[Extracted data entries]
%%
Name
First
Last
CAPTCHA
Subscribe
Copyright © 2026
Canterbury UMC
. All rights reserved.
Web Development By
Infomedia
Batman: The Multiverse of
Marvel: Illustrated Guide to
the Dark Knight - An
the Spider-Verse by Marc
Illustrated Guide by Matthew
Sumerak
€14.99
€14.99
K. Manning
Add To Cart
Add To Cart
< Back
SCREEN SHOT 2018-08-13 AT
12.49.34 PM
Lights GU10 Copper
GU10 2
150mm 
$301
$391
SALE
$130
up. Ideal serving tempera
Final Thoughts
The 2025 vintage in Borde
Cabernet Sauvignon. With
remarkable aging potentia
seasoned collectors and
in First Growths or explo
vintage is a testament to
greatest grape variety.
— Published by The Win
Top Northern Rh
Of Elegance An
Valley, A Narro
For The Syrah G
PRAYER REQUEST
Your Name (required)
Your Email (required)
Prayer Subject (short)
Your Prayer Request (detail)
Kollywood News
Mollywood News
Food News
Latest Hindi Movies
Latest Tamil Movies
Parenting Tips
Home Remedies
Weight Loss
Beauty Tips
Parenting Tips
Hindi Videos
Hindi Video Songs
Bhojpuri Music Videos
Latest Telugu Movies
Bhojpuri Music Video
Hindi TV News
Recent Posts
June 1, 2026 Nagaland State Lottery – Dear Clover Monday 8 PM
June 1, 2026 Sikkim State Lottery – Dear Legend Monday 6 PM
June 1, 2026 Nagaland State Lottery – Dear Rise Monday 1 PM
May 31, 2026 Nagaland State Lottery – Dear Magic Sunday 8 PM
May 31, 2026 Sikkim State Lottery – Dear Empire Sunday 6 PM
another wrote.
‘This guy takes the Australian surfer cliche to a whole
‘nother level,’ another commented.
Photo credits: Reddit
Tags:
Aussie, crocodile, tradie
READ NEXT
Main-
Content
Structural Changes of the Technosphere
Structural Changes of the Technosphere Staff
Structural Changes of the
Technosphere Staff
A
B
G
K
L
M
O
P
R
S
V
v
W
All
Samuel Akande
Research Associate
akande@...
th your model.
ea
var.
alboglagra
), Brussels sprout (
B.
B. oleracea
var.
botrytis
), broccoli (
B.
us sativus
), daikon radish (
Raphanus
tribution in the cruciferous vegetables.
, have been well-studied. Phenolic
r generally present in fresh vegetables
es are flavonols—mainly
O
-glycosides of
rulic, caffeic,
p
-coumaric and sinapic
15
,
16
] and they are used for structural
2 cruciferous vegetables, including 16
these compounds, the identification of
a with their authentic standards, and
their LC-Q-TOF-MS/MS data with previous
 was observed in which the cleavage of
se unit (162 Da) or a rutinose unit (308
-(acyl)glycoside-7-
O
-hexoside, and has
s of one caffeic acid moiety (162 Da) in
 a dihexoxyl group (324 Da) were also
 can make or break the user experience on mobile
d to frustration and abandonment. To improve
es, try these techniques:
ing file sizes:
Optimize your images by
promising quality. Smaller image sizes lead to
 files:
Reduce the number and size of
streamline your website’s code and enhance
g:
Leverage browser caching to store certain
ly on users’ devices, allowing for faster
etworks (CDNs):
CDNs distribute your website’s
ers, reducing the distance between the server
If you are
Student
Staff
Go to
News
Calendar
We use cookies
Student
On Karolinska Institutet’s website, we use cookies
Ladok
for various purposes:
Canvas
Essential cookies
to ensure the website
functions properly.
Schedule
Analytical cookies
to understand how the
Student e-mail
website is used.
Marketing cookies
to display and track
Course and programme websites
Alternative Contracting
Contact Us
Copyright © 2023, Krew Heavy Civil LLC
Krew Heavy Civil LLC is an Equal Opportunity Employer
%%
What is needed
Beginning at the line that holds "2 cruciferous vegetables, including 16", copy every line through the end of the entries exactly as given, and only those lines.

Problem solution
2 cruciferous vegetables, including 16
these compounds, the identification of
a with their authentic standards, and
their LC-Q-TOF-MS/MS data with previous
 was observed in which the cleavage of
se unit (162 Da) or a rutinose unit (308
-(acyl)glycoside-7-
O
-hexoside, and has
s of one caffeic acid moiety (162 Da) in
 a dihexoxyl group (324 Da) were also
 can make or break the user experience on mobile
d to frustration and abandonment. To improve
es, try these techniques:
ing file sizes:
Optimize your images by
promising quality. Smaller image sizes lead to
 files:
Reduce the number and size of
streamline your website’s code and enhance
g:
Leverage browser caching to store certain
ly on users’ devices, allowing for faster
etworks (CDNs):
CDNs distribute your website’s
ers, reducing the distance between the server
If you are
Student
Staff
Go to
News
Calendar
We use cookies
Student
On Karolinska Institutet’s website, we use cookies
Ladok
for various purposes:
Canvas
Essential cookies
to ensure the website
functions properly.
Schedule
Analytical cookies
to understand how the
Student e-mail
website is used.
Marketing cookies
to display and track
Course and programme websites
Alternative Contracting
Contact Us
Copyright © 2023, Krew Heavy Civil LLC
Krew Heavy Civil LLC is an Equal Opportunity Employer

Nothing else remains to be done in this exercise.